┌──
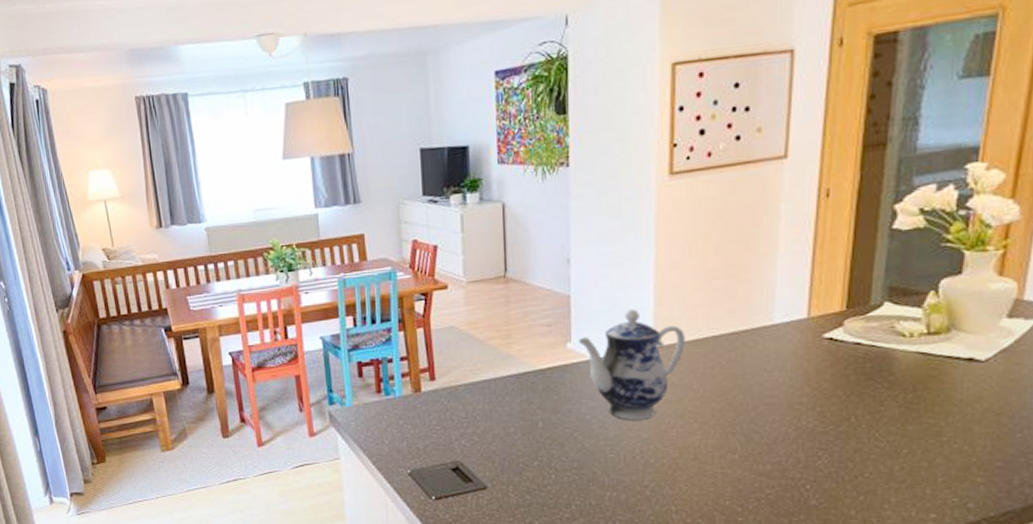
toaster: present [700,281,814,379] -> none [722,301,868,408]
└──
┌──
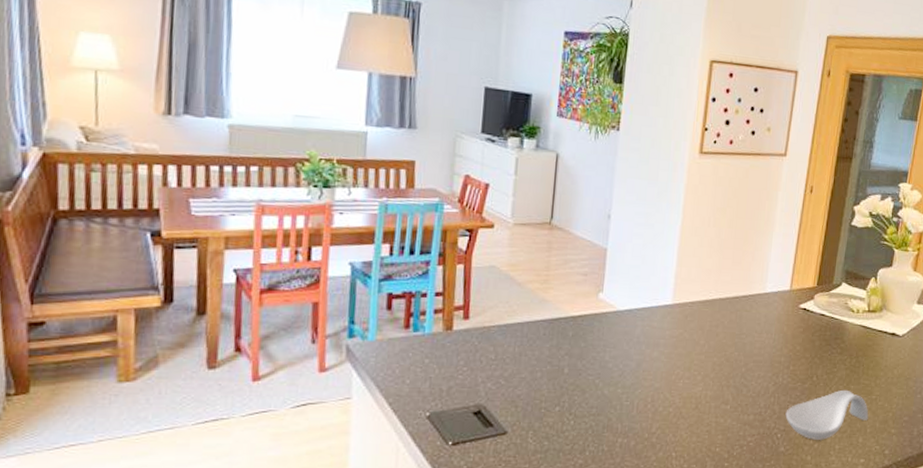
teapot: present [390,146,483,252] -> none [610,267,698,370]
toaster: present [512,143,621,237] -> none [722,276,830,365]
└──
Would you please repeat exactly the lines above, starting at the line with "teapot: present [390,146,483,252]" and stopping at the line with "toaster: present [512,143,621,237]", both included?

Response for this exercise:
teapot: present [390,146,483,252] -> none [610,267,698,370]
toaster: present [512,143,621,237] -> none [722,276,830,365]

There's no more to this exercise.